What do you define as coarse hair? Is your hair naturally coarse?

Klassy Kinks

Klassy Kinks

KlassyKinks.com founder and editor, Ijeoma Eboh, is on a mission to change perceptions of kinky textured hair around the world. You can find her on social media @klassykinks.

9 thoughts on “The Natural Hair Community Is Confused About What ‘Coarse Hair’ Actually Is

  1. When I say coarse hair I mean thick strands with a rough strand texture.

    If someone just said to me I have rough strands, I’d just think that their hair was damaged, not coarse.

  2. I’ve always heard “coarse” as a reference to hair strand thickness rather than texture, which makes sense; fine refers to strand thickness, and is the opposite of coarse. I’ve never heard it used to refer to texture.

    I think I’ll stick with my definition.

  3. I’ve always had coarse hair. I still don’t get why people confuse it with thickness or curl tightness. My curls aren’t tight but they are extremely coarse. When compared to other hair strands from my family, my strand is always bolder and “fatter”.

  4. I am somewhat familiar w/the Green Beauty system, but in hair terminology ‘coarse’ DOES denote the thickness/diameter of a hair strand. Strand thickness is categorized as fine, medium & coarse. People of Asiatic and Latina ethnicities generally have large diameter (coarse) hair strands. Black people generally have medium strand thickness; but with age, the strands’ curl pattern often loosens and elongates and the thickness ofttimes changes and becomes ‘fine’ –for both Black women and men (changes in hormones, blood flow, stress of living in USA, etc.) …and why little girls love to play in their grandma’s ‘soft fine’ hair ;)

  5. my pet peeve is a blogger or vlogger who doesn’t know what coarse means. It has absolutely nothing to do with how kinky your hair is although you can have kinky and coarse hair. you can also have kinky and fine. Anyone of any hair type can have coarse hair but Coarse hair is most common in Asians yet many people want to say it’s most common in blacks. Some people need to do some research before trying to “educate” other people.

  6. The continuum between coarse and fine has to do with the diameter of the hair strand. People always seem to equate the combo of kinky and dense with coarse.

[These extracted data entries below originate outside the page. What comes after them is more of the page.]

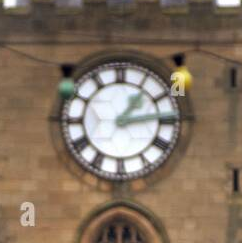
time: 1:13
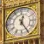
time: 12:24
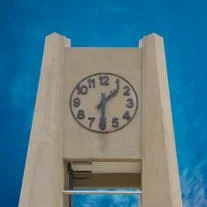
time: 1:30
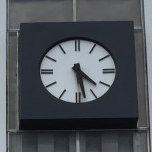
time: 4:28
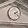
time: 2:21
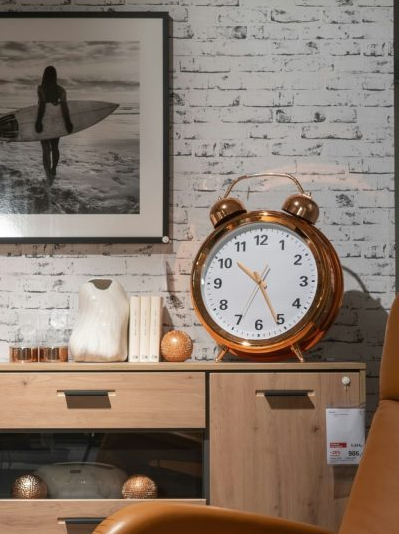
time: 10:25
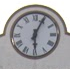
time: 6:04
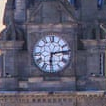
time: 6:13
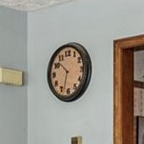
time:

    The coarsest hair I’ve ever seen belongs to a Korean friend of mine who has a head full of straight strands that feel like straw from a broomstick. On the other hand, I have 4-something hair that is annoyingly fine.

  7. Yep…it wasn’t until I went natural that I finally understood why my hair behaved the way it did when it was relaxed. My hair may be tightly coiled/kinked, but the strands themselves are very fine…and relaxers only made them finer, weaker, and very prone to breakage. Yet stylists only saw nappy hair, so they treated it like it was rough and tough…no wonder I hardly saw any length.

  8. If the natural hair community is confused about the term, they only have the rest of the hair community to thank for their confusion. Can’t tell you how many “beauty experts” and products out there think coarse is synonymous with coily/curly hair. It’s all over products, and incorrectly referenced on sites by Elle, InStyle and other places that recommend them. As usual, WE have to educate “the experts” on our hair. It’s no wonder many of us operate at a disadvantage finding the right products. How could you when your healthy naturally dry hair is equated to damaged hair that needs to be corrected. No, I just need moisture.